La psychologie positive
Paradoxalement, le bonheur est un gros mot pour beaucoup de psychologues, formés à écouter la souffrance du sujet plus qu'à dispenser des recettes de bien-être. Annoncée de façon diffuse par la psychologie humaniste et le développement personnel, la psychologie positive prétend qu'il est possible d'étudier précisément ce qui rend heureux, résistant, ou encore, pour reprendre un vocable qui fait florés "résilient".
Ce courant intéresse désormais une nouvelle génération de chercheurs français, dont bon nombre sont réunis dans un ouvrage :
' introduction à la psychologie positive'
Cet ouvrage est divisé en trois parties :
la psychologie positive est présentée successivement comme "un art de vivre" avec soi même (motivation, sens de la vie, vieillissement réussi...) avec autrui (empathie, gratitude...) mais aussi comme un instrument de changement social (croyance en la justice, comportement écocitoyens).
cette leçon d'optimisme ne se veut ni béate ni naïve, mais exhorte à se prendre en main avec pragmatisme pour savourer pleinement la vie.
Nouveau champ de recherche, appelé, sans doute, à un développement rapide, et dont les objectifs ne peuvent pas manquer d'interpeller les pratiques et les convictions. D'autant en effet que les recherches se multiplient entre émotions positives et santé, physique ou mentale.
Néanmoins, de l'aveu de certains mêmes, atteindre un "fonctionnement optimal" sans pour autant proimouvoir une norme sociale pourrait constituer l'un des défis de cette discipline.

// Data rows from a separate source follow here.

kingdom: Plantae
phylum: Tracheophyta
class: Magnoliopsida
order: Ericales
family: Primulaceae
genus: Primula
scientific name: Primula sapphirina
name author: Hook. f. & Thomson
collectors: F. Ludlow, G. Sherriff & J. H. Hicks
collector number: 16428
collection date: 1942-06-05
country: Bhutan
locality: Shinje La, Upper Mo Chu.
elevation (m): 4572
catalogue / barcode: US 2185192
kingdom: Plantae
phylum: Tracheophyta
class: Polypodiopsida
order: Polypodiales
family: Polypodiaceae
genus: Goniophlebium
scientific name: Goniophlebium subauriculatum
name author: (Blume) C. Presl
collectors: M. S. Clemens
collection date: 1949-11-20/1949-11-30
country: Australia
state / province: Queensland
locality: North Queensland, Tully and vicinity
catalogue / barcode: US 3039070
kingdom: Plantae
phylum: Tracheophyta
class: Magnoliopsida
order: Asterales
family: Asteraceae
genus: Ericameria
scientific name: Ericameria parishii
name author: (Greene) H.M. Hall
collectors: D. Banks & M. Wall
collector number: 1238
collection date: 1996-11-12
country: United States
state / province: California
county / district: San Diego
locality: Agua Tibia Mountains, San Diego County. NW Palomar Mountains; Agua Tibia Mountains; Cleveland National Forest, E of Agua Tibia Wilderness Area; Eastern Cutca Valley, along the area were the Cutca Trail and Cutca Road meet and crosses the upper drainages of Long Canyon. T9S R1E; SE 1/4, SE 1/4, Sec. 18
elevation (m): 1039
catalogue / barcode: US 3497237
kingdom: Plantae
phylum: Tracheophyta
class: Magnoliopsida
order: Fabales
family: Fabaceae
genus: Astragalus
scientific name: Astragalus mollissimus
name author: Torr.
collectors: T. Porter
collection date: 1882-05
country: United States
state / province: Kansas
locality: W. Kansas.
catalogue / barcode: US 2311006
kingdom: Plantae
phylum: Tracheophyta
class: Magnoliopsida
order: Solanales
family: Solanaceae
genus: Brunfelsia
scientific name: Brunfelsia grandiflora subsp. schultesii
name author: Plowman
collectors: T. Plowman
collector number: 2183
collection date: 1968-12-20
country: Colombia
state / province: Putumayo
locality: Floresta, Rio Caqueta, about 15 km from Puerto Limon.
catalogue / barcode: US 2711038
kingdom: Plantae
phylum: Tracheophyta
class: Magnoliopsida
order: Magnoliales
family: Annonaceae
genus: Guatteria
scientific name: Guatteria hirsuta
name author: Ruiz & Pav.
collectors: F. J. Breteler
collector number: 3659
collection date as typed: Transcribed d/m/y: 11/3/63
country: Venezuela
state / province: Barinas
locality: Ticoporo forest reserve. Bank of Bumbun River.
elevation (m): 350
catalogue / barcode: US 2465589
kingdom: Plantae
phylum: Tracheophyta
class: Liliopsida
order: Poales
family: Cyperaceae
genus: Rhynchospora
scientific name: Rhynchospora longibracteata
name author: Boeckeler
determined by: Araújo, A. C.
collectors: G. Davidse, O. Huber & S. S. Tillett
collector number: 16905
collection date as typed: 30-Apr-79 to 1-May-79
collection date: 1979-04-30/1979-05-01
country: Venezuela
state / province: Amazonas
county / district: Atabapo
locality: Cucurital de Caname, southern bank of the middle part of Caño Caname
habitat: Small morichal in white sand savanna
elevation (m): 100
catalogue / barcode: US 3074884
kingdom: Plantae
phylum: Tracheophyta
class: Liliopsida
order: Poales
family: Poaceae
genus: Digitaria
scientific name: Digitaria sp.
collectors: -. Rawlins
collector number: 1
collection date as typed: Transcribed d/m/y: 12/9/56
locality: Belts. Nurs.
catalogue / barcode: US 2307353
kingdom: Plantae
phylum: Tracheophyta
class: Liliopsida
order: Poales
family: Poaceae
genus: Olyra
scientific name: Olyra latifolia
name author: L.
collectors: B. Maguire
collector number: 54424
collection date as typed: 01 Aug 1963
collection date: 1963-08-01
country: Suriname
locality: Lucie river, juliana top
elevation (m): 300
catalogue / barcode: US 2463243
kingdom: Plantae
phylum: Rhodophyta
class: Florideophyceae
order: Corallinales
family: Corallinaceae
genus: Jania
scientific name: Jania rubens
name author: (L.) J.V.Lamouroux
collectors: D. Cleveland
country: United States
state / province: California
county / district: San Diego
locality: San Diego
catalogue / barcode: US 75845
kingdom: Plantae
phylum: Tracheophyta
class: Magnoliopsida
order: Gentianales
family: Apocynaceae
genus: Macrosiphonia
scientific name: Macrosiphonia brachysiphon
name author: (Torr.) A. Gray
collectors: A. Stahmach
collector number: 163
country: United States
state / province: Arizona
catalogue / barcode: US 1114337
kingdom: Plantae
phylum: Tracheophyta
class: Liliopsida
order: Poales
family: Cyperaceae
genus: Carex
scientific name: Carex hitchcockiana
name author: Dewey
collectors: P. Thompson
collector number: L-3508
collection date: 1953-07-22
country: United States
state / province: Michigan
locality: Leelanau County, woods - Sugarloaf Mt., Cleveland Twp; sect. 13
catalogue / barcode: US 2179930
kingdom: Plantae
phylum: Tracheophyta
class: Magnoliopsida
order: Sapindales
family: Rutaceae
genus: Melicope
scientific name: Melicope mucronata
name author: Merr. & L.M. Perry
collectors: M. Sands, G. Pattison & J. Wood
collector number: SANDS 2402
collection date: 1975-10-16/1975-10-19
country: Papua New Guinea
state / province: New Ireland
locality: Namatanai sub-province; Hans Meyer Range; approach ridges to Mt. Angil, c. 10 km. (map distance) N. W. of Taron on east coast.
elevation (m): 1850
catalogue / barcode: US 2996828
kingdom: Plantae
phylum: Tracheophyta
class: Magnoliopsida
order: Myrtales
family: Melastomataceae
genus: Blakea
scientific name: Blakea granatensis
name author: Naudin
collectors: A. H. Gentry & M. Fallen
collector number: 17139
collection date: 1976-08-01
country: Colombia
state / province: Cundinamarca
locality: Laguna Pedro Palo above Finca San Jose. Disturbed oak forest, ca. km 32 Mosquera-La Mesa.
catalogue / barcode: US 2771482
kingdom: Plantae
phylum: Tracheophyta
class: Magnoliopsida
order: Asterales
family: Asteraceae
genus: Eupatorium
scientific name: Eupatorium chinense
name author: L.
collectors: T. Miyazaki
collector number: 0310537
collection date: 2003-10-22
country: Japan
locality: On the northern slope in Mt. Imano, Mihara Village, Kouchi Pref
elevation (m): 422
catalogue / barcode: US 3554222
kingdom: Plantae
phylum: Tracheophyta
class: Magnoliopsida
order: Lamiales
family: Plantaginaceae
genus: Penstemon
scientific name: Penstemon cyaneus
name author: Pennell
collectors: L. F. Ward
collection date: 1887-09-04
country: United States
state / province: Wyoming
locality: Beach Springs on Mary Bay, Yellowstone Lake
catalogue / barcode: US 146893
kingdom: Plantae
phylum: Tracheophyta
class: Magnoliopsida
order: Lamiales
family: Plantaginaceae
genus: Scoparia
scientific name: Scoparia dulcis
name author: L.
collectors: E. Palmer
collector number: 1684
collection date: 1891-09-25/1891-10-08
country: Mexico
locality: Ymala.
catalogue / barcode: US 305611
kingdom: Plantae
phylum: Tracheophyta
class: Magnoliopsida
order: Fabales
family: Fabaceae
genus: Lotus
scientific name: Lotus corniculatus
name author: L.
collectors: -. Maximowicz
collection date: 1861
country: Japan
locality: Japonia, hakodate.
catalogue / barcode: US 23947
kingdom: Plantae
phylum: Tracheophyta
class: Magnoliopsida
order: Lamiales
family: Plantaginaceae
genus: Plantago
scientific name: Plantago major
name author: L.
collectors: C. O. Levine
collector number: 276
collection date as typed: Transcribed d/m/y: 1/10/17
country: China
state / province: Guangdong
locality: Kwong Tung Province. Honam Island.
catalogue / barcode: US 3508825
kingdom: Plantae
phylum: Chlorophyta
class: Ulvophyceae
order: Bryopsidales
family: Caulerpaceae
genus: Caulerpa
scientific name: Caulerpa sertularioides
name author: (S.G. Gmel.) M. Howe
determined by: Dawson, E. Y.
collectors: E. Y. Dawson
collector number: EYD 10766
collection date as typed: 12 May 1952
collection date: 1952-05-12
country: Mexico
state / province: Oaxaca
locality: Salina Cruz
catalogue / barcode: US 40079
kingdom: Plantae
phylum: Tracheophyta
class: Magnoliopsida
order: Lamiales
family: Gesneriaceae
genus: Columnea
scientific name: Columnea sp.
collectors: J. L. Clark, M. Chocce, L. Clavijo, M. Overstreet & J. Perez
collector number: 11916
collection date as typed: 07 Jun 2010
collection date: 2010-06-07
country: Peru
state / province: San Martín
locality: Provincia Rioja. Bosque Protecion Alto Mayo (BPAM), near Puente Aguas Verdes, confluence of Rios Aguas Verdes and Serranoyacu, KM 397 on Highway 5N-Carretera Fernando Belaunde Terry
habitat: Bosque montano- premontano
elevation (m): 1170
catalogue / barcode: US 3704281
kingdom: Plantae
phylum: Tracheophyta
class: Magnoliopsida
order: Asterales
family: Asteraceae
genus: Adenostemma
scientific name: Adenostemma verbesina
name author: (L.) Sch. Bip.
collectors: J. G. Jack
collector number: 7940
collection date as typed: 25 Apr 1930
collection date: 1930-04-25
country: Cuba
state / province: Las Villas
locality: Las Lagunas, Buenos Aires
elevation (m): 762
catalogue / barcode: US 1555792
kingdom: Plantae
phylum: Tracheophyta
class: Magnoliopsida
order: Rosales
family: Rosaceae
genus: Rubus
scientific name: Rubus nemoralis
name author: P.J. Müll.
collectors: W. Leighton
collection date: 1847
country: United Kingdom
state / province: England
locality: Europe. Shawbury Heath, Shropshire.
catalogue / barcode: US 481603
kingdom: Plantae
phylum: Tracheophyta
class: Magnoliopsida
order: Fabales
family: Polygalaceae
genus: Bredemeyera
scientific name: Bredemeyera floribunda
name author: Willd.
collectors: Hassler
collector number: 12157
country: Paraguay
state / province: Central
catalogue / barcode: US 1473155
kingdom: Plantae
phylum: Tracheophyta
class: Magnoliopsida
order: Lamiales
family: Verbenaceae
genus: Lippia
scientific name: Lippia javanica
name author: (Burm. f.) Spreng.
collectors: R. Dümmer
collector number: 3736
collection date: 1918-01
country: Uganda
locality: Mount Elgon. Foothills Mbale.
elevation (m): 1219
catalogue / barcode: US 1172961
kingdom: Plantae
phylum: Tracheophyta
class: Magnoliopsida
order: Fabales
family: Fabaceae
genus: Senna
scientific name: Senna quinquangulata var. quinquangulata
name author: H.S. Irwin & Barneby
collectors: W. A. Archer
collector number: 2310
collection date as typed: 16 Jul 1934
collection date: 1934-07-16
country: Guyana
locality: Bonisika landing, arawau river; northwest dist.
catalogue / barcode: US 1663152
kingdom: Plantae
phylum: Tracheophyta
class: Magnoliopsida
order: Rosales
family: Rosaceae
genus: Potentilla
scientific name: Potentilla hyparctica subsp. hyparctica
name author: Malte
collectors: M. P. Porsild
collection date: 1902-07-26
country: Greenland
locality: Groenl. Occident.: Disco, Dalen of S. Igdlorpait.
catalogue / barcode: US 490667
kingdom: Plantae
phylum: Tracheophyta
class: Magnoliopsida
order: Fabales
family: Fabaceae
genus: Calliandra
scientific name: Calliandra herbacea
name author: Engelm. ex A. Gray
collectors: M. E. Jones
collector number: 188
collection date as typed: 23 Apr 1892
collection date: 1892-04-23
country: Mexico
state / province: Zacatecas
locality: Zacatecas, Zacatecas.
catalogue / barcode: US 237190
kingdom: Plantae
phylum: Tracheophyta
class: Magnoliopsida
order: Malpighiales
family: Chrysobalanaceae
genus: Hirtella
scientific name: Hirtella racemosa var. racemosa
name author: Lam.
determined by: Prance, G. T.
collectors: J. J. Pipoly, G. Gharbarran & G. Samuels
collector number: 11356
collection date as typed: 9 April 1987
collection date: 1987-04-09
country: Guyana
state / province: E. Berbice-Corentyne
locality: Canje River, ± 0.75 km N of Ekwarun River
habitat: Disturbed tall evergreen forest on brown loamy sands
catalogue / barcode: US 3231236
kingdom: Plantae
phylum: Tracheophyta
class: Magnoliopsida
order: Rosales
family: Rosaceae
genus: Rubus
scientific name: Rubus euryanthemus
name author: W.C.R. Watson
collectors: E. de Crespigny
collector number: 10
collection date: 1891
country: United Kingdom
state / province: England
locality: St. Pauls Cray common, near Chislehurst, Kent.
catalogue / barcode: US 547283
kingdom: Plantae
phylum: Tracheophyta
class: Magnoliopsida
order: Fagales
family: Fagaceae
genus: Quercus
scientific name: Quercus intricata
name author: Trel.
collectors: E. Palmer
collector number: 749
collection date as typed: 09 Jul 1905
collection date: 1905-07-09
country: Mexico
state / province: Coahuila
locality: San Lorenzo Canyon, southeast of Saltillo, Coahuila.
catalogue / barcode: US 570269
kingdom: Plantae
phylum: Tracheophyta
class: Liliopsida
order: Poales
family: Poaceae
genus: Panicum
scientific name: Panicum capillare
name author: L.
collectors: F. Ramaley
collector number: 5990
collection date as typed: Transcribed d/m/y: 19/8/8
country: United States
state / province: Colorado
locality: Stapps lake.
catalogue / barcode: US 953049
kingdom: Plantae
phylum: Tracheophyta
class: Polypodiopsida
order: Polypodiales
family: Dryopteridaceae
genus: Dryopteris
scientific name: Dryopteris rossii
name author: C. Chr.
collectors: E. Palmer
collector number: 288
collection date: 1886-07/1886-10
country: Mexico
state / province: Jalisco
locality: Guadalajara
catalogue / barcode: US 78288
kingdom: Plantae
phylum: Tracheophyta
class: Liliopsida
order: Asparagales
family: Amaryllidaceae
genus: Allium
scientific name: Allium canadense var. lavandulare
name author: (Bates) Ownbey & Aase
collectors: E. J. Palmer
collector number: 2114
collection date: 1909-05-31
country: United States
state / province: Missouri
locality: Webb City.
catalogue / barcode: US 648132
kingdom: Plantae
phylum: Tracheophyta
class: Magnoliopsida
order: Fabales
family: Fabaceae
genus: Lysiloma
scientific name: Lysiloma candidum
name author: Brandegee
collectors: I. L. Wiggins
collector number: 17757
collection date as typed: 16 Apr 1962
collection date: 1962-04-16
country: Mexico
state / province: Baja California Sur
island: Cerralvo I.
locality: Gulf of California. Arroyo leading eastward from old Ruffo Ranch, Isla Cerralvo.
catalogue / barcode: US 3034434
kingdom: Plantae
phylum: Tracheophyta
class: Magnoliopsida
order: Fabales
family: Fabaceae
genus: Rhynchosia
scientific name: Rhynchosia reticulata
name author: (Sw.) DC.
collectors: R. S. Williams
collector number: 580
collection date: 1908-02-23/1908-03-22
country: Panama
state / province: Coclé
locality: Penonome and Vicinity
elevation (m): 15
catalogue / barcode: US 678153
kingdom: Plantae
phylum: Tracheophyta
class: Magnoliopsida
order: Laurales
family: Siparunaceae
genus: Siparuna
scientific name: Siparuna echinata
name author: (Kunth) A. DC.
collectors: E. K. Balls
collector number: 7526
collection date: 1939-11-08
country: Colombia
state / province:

Le risque est là bien évidemment : devenir un "marchand de bonheur", un acteur de la marchandisation de la force personnelle au dépend de la fragilité (nécessaire pour permettre à l'air de passer) et par là même risquer de rendre l'humain, un peu plus normopathe.
Tout est encore, là à nouveau, dans la nuance de l'apport singulier lié à la rencontre thérapeutique.